Given task:
Put all of the lines below into a two-column CSV with the headers "rank" and "name", one row per line. Give each value as a single quoted field, turning any line breaks into spaces.

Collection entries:
## start

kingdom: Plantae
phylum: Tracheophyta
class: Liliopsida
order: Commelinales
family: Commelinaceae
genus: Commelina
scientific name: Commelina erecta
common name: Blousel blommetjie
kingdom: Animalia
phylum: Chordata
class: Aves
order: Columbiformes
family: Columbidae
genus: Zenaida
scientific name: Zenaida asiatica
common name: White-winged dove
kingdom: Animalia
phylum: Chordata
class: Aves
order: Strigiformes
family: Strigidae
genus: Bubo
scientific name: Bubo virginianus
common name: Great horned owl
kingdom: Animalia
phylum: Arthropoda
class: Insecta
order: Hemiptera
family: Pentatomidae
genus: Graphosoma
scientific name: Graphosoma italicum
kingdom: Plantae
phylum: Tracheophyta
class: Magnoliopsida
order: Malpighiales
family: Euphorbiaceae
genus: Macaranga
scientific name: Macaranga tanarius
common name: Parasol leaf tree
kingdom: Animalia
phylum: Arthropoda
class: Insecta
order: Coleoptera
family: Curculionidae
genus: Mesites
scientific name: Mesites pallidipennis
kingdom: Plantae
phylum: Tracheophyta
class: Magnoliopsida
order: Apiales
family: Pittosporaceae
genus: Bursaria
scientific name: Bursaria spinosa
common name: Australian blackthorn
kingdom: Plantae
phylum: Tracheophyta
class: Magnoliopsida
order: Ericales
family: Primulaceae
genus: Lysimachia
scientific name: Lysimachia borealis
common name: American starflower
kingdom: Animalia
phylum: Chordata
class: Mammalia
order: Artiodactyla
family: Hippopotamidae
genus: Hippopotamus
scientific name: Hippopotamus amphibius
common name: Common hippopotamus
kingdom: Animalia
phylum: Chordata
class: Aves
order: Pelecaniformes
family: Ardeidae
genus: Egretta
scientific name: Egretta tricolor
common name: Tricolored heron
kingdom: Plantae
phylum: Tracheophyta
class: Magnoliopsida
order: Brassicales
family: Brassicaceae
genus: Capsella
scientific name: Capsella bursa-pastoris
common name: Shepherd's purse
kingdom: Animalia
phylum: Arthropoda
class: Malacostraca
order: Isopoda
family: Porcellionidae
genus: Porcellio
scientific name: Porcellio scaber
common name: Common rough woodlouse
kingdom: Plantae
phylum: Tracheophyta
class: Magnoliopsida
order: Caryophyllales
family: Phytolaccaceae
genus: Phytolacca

## end

Result below:
rank,name
"kingdom:","Plantae"
"phylum:","Tracheophyta"
"class:","Liliopsida"
"order:","Commelinales"
"family:","Commelinaceae"
"genus:","Commelina"
"scientific name:","Commelina erecta"
"common name:","Blousel blommetjie"
"kingdom:","Animalia"
"phylum:","Chordata"
"class:","Aves"
"order:","Columbiformes"
"family:","Columbidae"
"genus:","Zenaida"
"scientific name:","Zenaida asiatica"
"common name:","White-winged dove"
"kingdom:","Animalia"
"phylum:","Chordata"
"class:","Aves"
"order:","Strigiformes"
"family:","Strigidae"
"genus:","Bubo"
"scientific name:","Bubo virginianus"
"common name:","Great horned owl"
"kingdom:","Animalia"
"phylum:","Arthropoda"
"class:","Insecta"
"order:","Hemiptera"
"family:","Pentatomidae"
"genus:","Graphosoma"
"scientific name:","Graphosoma italicum"
"kingdom:","Plantae"
"phylum:","Tracheophyta"
"class:","Magnoliopsida"
"order:","Malpighiales"
"family:","Euphorbiaceae"
"genus:","Macaranga"
"scientific name:","Macaranga tanarius"
"common name:","Parasol leaf tree"
"kingdom:","Animalia"
"phylum:","Arthropoda"
"class:","Insecta"
"order:","Coleoptera"
"family:","Curculionidae"
"genus:","Mesites"
"scientific name:","Mesites pallidipennis"
"kingdom:","Plantae"
"phylum:","Tracheophyta"
"class:","Magnoliopsida"
"order:","Apiales"
"family:","Pittosporaceae"
"genus:","Bursaria"
"scientific name:","Bursaria spinosa"
"common name:","Australian blackthorn"
"kingdom:","Plantae"
"phylum:","Tracheophyta"
"class:","Magnoliopsida"
"order:","Ericales"
"family:","Primulaceae"
"genus:","Lysimachia"
"scientific name:","Lysimachia borealis"
"common name:","American starflower"
"kingdom:","Animalia"
"phylum:","Chordata"
"class:","Mammalia"
"order:","Artiodactyla"
"family:","Hippopotamidae"
"genus:","Hippopotamus"
"scientific name:","Hippopotamus amphibius"
"common name:","Common hippopotamus"
"kingdom:","Animalia"
"phylum:","Chordata"
"class:","Aves"
"order:","Pelecaniformes"
"family:","Ardeidae"
"genus:","Egretta"
"scientific name:","Egretta tricolor"
"common name:","Tricolored heron"
"kingdom:","Plantae"
"phylum:","Tracheophyta"
"class:","Magnoliopsida"
"order:","Brassicales"
"family:","Brassicaceae"
"genus:","Capsella"
"scientific name:","Capsella bursa-pastoris"
"common name:","Shepherd's purse"
"kingdom:","Animalia"
"phylum:","Arthropoda"
"class:","Malacostraca"
"order:","Isopoda"
"family:","Porcellionidae"
"genus:","Porcellio"
"scientific name:","Porcellio scaber"
"common name:","Common rough woodlouse"
"kingdom:","Plantae"
"phylum:","Tracheophyta"
"class:","Magnoliopsida"
"order:","Caryophyllales"
"family:","Phytolaccaceae"
"genus:","Phytolacca"